Jak3 is involved in CCR7-dependent migration and invasion in metastatic squamous cell carcinoma of the head and neck

Abstract

Patients with cervical lymph node metastasis in squamous cell carcinoma of the head and neck (SCCHN) exhibit a poor prognosis and low 5-year survival rate. It has been proven that chemokine receptor 7 (CCR7) promotes cellular migration and invasion in metastatic SCCHN. In the present study, the metastatic SCCHN PCI-37B cell line was utilized to explore the role of Janus activated kinase-3 (Jak3) in the CCR7-mediated signaling pathway in metastatic SCCHN cells. It was observed that phospho-Jak3 was expressed in SCCHN tissues. In addition, when the PCI-37B cells were analyzed in response to chemokine ligand 19 (CCL19), the ligand of CCR7, at the indicated time points, the results of the present study demonstrated that CCR7 induced Jak3 activation, and inhibition of Jak3 activity using a specific inhibitor, ZM39923, significantly attenuated CCR7-induced Jak3 phosphorylation. Migration and invasion assays and immunofluorescence staining experiments demonstrated that CCL19 promoted cell migration, invasion and F-actin rearrangment in CCR7-expressing SCCHN cells partially due to the activation of the Jak3 signaling pathway. These results demonstrate that the Jak3 signaling pathway is important for the CCR7-induced malignant biological behavior of SCCHN cells.

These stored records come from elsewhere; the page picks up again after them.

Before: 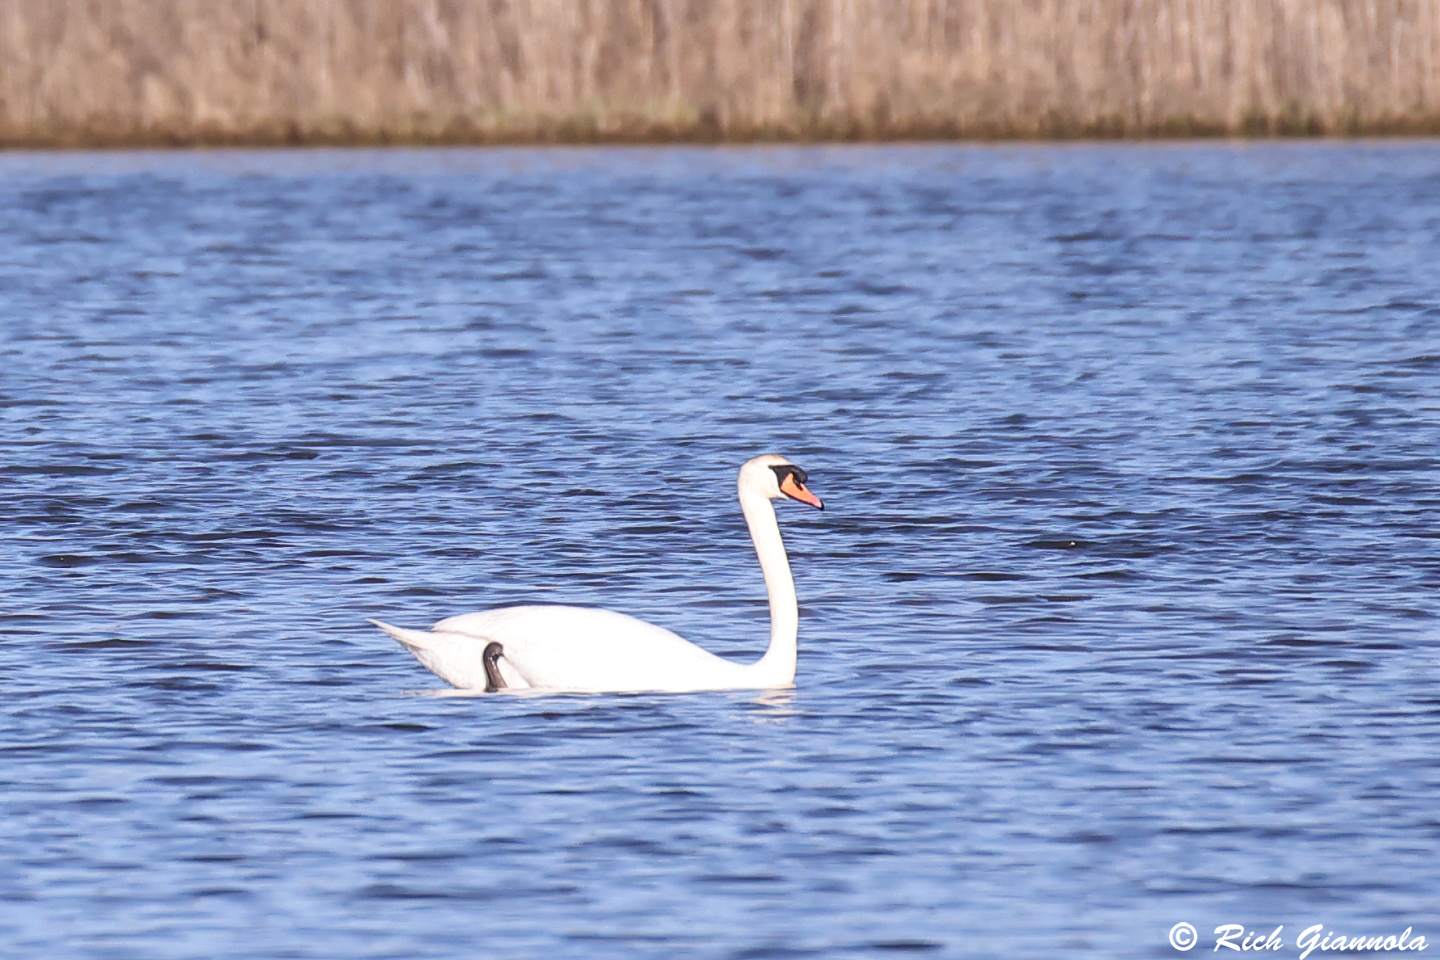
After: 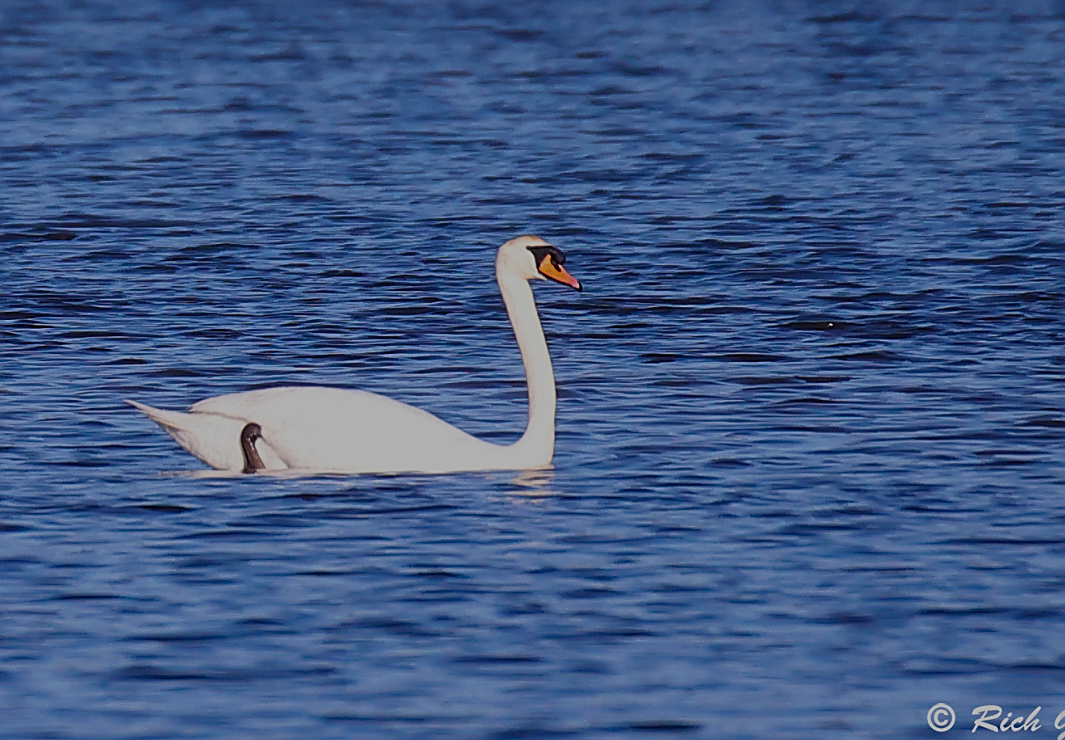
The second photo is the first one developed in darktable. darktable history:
color balance rgb: linear chroma grading › global chroma 9%, perceptual saturation grading › global saturation 36%, perceptual saturation grading › shadows 35%, perceptual brilliance grading › global brilliance 15%, perceptual brilliance grading › shadows -35%, global vibrance 15%
sharpen: on, module defaults
exposure: exposure -1.468 EV, compensate highlight preservation false
crop: left 16.871%, top 22.857%, right 9.116%
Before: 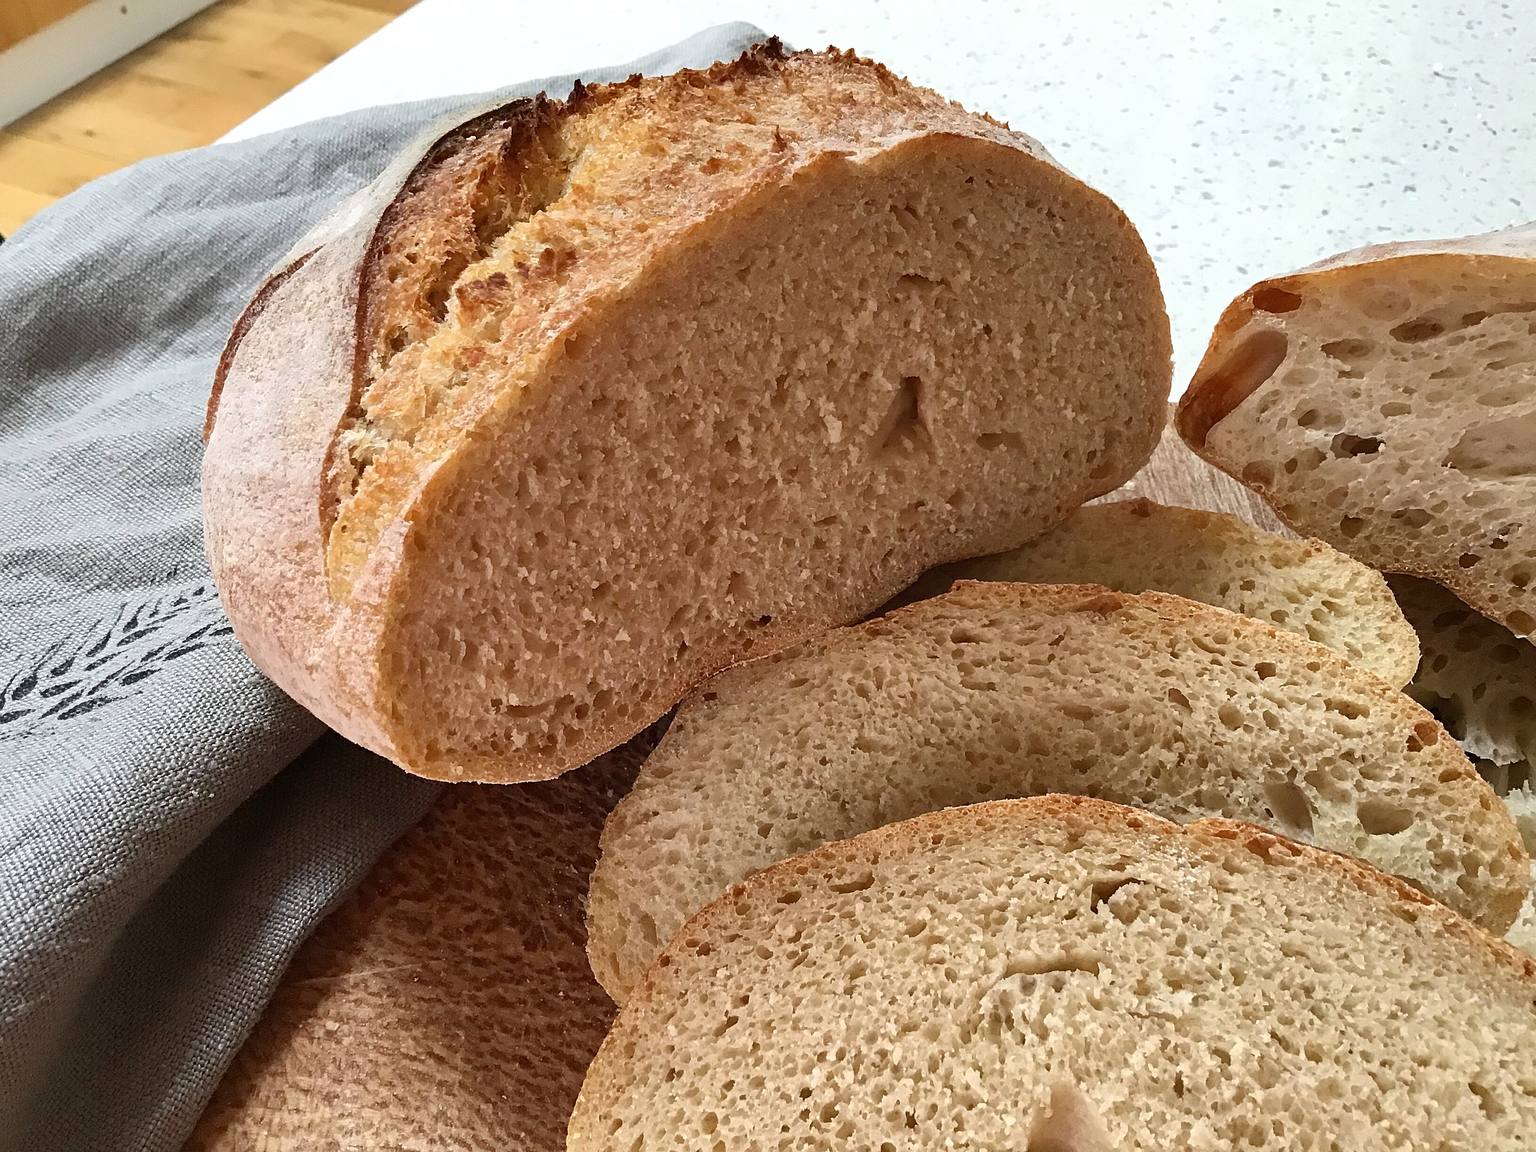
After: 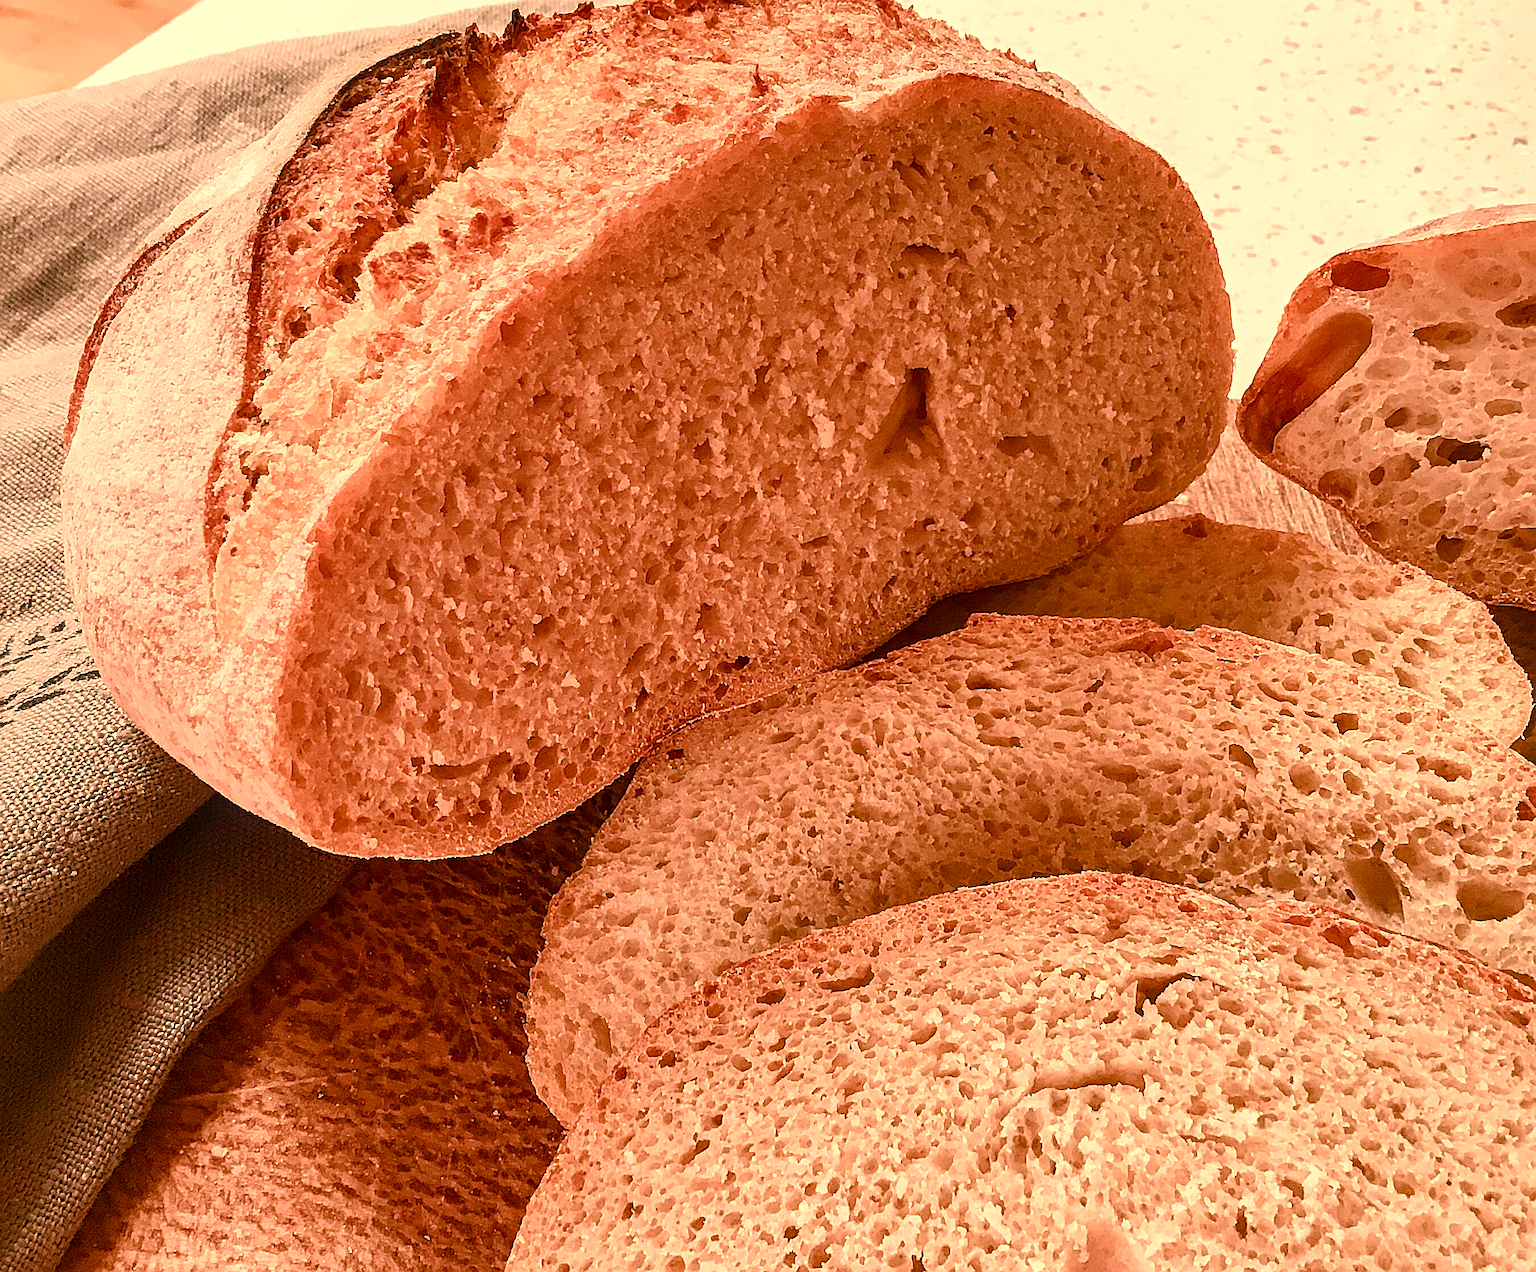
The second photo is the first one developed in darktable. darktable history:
color balance rgb: shadows lift › chroma 1%, shadows lift › hue 113°, highlights gain › chroma 0.2%, highlights gain › hue 333°, perceptual saturation grading › global saturation 20%, perceptual saturation grading › highlights -50%, perceptual saturation grading › shadows 25%, contrast -10%
crop: left 9.807%, top 6.259%, right 7.334%, bottom 2.177%
sharpen: on, module defaults
local contrast: detail 130%
white balance: red 1.467, blue 0.684
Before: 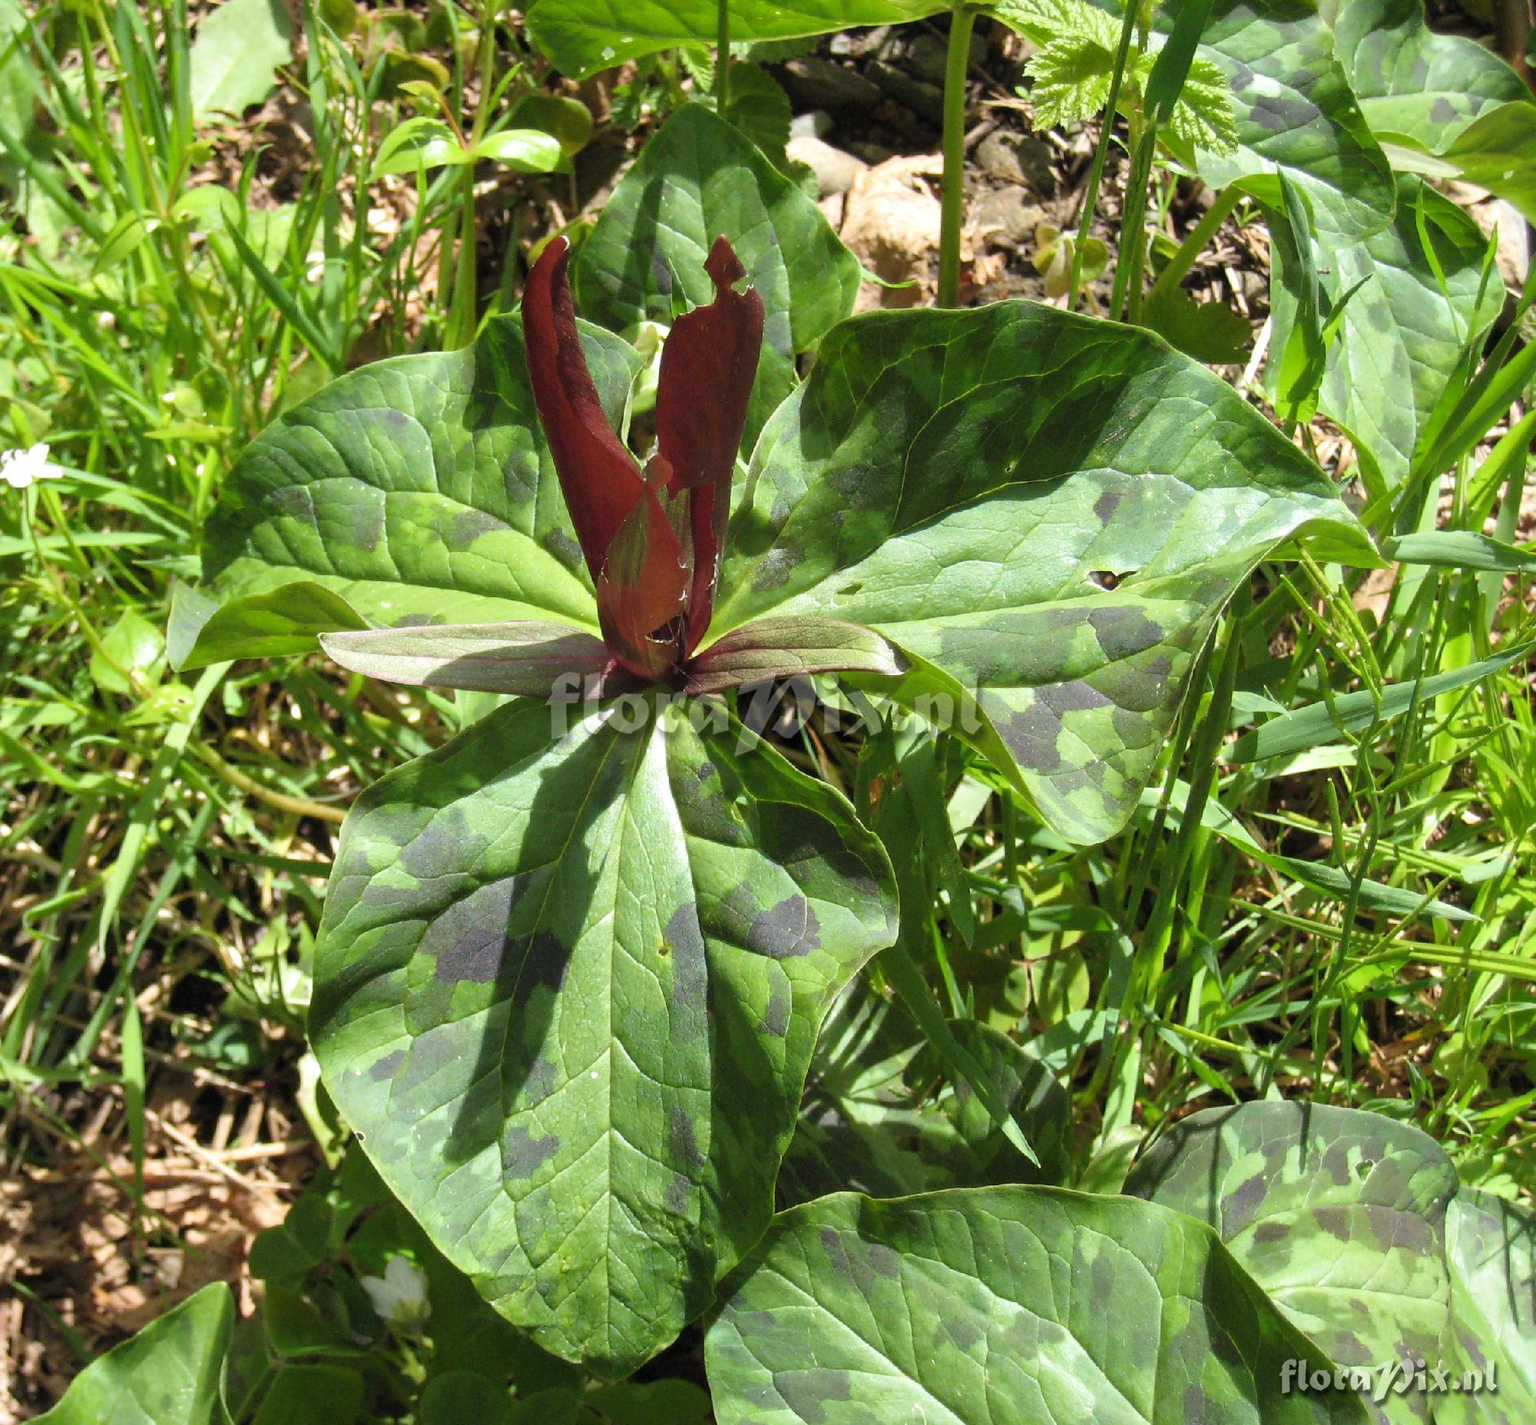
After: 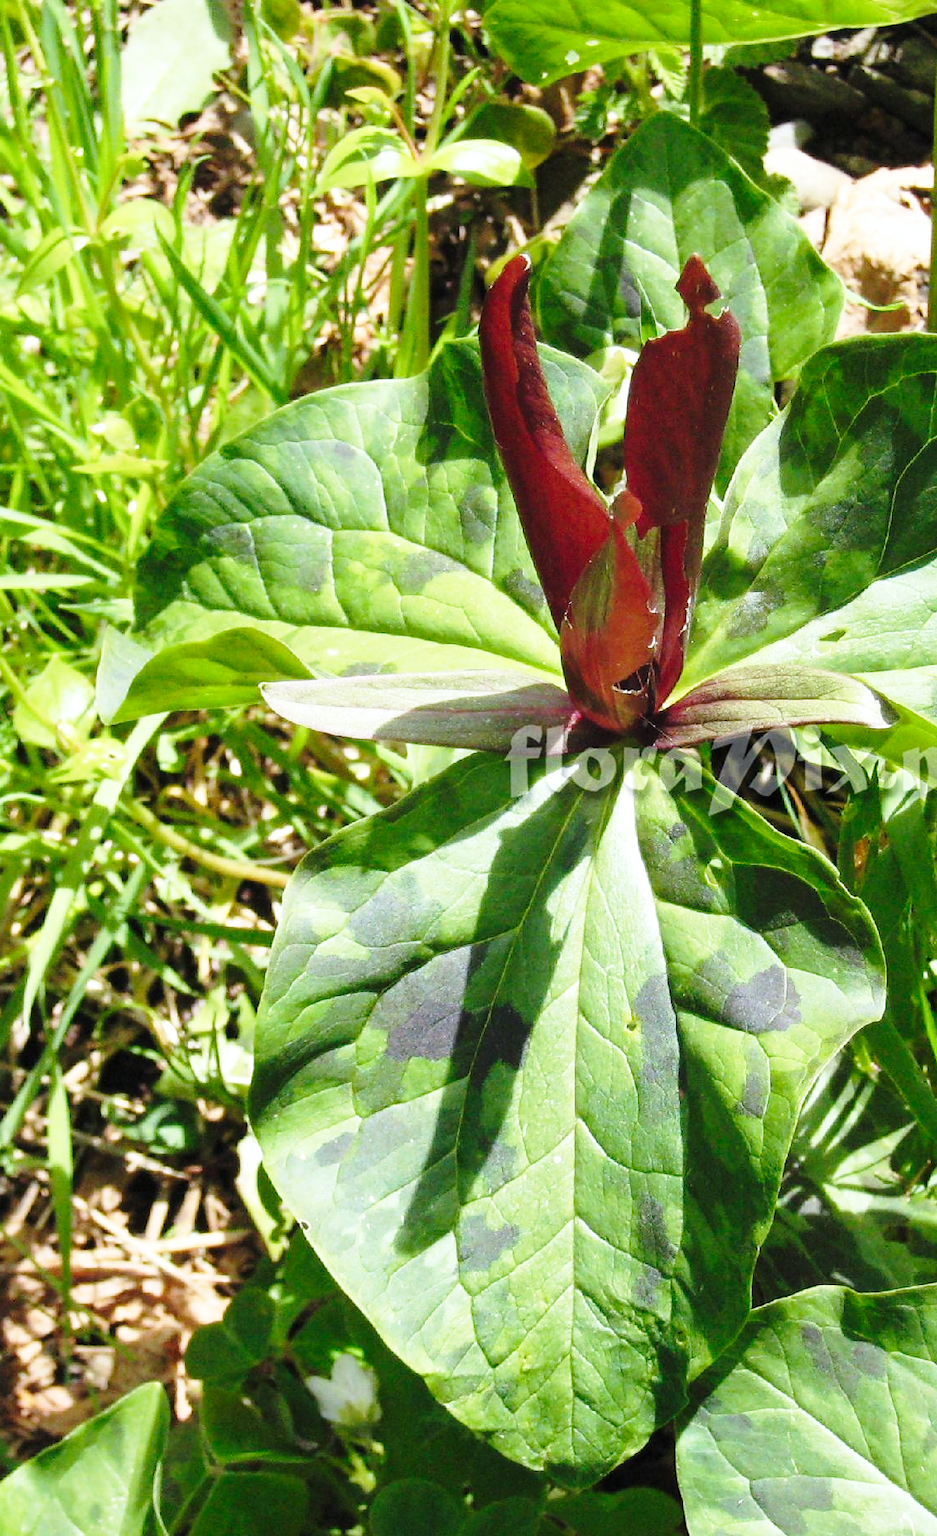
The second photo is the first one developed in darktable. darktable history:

Keywords: Janus activated kinase-3; chemokine receptor 7; squamous cell carcinoma of the head and neck.

Figure 1.

Expression of phospho-Jak3 was analyzed by immunohistochemistry. Representative stained images of normal oral mucosal tissues, SCCHN tissue and metastatic lymph nodes. Scale bars, 200 µm. Jak3, Janus activated kinase-3; SCCHN, squamous cell carcinoma of the head and neck.

Figure 2.

Jak3 phosphorylation induced by CCL19 in CCR7-expressing SCCHN cells was examined by western blot assay. (A) Time-course effect of CCL19 on Jak3 phosphorylation examined in PCI-37B cells. PCI-37B cells of control and CCL19 groups were treated with vehicle or 200 ng/ml CCL19 for 0, 0.25, 1 5, 10, 15 and 30 min, respectively. (B) Effect of CCR7 Ab and ZM39923 on CCL19-induced Jak3 activation in PCI-37B cells. PCI-37B cells pretreated with CCR7 Ab or ZM39923 followed by CCL19 were stimulated with 200 ng/ml CCL19 for 5 min. Jak3, Janus activated kinase-3; CCL19, chemokine ligand 19; CCR7, chemokine receptor 7; SCCHN, squamous cell carcinoma of the head and neck; Ab, antibody.

Figure 3.

Jak3 activation enhances metastatic potential of SCCHN cells. (A) The cell migration rate was compared by wound healing assay. Wound closure was followed at 0 and 24 h subsequent to scratching the cell layer. (B) ZM39923 attenuated the cell migration and invasion induced by CCL19 application. Representative images and corresponding statistical data. Scale bars, 100 µm. Data are presented as the mean ± standard deviation (n=3, each group). *P<0.05 vs. the control group, **P<0.05 vs. group of CCL19 alone. SCCHN, squamous cell carcinoma of the head and neck; CCL19, chemokine ligand 19; CCR7, chemokine receptor 7.

Figure 4.

Jak3 inhibition blocks reorganization of the actin cytoskeleton induced by CCL19 in PCI-37B cells. The cells were stained with rhodamine-labeled phalloidin. Representative immunostaining images exhibiting control, CCL19 alone, CCR7 Ab followed by CCL19 and ZM39923 followed by CCL19 (original magnification, ×400). Similar results were obtained from 3 independent experiments. Jak3, Janus activated kinase-3; CCL19, chemokine ligand 19; CCR7, chemokine receptor 7; Ab, antibody.